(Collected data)
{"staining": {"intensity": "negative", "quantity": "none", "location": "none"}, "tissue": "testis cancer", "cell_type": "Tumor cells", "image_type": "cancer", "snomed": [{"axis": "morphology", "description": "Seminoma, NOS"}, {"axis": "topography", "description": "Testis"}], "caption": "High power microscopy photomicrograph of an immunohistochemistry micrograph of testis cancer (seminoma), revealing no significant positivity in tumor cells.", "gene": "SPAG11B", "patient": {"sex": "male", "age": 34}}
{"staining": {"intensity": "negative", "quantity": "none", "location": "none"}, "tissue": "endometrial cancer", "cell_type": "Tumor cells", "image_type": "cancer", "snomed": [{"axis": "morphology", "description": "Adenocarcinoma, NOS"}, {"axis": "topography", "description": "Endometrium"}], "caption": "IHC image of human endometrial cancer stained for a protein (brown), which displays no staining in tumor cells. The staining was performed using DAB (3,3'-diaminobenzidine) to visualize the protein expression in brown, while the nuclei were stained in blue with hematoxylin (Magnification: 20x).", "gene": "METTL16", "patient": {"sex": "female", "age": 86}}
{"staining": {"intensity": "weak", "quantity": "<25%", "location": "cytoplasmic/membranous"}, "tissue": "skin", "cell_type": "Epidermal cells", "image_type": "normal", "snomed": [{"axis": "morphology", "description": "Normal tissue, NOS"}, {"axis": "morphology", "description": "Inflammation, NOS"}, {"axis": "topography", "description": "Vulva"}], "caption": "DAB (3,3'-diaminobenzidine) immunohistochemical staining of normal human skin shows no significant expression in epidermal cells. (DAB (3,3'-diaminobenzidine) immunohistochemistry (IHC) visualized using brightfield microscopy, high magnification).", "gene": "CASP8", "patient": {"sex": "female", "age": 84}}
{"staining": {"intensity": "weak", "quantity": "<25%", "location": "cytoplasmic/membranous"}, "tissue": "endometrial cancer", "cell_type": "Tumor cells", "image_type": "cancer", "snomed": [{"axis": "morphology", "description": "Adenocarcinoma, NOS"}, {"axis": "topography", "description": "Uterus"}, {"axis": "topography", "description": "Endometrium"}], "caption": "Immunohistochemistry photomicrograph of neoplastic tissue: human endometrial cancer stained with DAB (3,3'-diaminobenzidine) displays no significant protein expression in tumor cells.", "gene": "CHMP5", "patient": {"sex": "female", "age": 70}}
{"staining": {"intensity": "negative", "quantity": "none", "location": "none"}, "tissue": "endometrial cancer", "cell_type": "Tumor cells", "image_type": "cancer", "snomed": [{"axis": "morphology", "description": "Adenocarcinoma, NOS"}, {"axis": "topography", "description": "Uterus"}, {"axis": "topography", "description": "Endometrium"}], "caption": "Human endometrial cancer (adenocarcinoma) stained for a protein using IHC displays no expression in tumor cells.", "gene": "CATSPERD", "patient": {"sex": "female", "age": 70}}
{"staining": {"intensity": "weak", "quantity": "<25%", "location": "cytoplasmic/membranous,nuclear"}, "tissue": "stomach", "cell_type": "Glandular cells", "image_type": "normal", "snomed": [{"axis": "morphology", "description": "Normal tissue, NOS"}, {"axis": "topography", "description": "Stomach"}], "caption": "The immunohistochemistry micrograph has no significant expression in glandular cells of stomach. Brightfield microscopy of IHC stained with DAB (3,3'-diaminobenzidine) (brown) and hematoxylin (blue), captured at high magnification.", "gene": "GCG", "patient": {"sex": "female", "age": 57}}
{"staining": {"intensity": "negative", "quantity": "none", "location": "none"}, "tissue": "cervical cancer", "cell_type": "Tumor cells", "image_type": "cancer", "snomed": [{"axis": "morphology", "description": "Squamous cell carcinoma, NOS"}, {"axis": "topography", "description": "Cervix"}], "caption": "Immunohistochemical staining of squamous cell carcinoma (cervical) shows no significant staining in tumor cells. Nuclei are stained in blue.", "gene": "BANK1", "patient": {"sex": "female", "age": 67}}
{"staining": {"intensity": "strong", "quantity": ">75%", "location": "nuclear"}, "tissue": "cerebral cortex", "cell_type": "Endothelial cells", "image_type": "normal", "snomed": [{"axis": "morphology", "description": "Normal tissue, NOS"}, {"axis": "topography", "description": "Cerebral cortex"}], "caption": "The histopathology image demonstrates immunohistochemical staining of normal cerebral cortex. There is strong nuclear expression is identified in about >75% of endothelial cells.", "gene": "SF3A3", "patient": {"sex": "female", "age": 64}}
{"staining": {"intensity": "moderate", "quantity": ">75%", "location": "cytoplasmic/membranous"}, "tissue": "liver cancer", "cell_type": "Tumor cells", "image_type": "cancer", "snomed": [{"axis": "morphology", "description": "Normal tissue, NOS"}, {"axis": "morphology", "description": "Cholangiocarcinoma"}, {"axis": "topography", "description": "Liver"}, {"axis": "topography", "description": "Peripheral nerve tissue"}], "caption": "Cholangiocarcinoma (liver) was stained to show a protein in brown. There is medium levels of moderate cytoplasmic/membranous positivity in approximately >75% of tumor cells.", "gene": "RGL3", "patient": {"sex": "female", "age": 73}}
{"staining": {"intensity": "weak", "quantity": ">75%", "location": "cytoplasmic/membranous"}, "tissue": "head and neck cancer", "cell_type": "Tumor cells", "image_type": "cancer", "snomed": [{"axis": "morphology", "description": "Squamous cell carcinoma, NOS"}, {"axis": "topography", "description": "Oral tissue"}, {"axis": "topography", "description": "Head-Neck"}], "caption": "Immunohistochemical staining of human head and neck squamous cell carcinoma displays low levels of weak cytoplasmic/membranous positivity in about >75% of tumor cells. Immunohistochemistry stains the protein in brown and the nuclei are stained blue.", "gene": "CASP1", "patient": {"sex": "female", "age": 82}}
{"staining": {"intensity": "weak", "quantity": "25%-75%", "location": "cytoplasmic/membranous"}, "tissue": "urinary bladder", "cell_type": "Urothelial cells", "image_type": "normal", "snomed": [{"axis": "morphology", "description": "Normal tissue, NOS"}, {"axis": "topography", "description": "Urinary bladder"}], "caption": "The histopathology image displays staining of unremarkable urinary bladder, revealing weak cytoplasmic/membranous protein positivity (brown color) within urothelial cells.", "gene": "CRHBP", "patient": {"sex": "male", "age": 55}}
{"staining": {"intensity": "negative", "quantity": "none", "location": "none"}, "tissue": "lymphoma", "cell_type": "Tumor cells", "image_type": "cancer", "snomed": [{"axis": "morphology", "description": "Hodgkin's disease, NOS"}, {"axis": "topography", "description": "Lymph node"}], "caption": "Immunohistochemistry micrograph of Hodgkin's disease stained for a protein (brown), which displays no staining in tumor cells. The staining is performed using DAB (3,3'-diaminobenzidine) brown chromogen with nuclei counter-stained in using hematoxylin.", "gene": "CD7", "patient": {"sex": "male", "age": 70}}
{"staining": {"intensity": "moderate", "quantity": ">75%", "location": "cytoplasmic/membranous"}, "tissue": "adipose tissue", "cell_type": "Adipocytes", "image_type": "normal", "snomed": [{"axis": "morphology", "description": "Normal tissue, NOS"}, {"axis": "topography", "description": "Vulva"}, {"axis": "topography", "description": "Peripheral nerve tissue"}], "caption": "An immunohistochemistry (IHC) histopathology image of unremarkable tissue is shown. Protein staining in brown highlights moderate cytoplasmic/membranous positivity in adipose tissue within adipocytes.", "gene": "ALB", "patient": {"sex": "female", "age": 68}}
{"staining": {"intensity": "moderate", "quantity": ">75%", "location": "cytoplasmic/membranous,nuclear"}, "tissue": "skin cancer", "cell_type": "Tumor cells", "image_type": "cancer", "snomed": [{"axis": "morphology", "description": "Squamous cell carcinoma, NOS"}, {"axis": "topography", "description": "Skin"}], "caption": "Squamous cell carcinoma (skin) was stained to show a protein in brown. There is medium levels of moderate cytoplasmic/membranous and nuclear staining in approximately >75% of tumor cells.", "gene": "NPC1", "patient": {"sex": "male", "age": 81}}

▶ TASK ITEM
Look above for the line holding "staining of human" and the line holding "histopathology image displays", then output exactly those two lines and every line between them, nothing more.

▶ EXPECTED ANSWER
{"staining": {"intensity": "weak", "quantity": ">75%", "location": "cytoplasmic/membranous"}, "tissue": "head and neck cancer", "cell_type": "Tumor cells", "image_type": "cancer", "snomed": [{"axis": "morphology", "description": "Squamous cell carcinoma, NOS"}, {"axis": "topography", "description": "Oral tissue"}, {"axis": "topography", "description": "Head-Neck"}], "caption": "Immunohistochemical staining of human head and neck squamous cell carcinoma displays low levels of weak cytoplasmic/membranous positivity in about >75% of tumor cells. Immunohistochemistry stains the protein in brown and the nuclei are stained blue.", "gene": "CASP1", "patient": {"sex": "female", "age": 82}}
{"staining": {"intensity": "weak", "quantity": "25%-75%", "location": "cytoplasmic/membranous"}, "tissue": "urinary bladder", "cell_type": "Urothelial cells", "image_type": "normal", "snomed": [{"axis": "morphology", "description": "Normal tissue, NOS"}, {"axis": "topography", "description": "Urinary bladder"}], "caption": "The histopathology image displays staining of unremarkable urinary bladder, revealing weak cytoplasmic/membranous protein positivity (brown color) within urothelial cells.", "gene": "CRHBP", "patient": {"sex": "male", "age": 55}}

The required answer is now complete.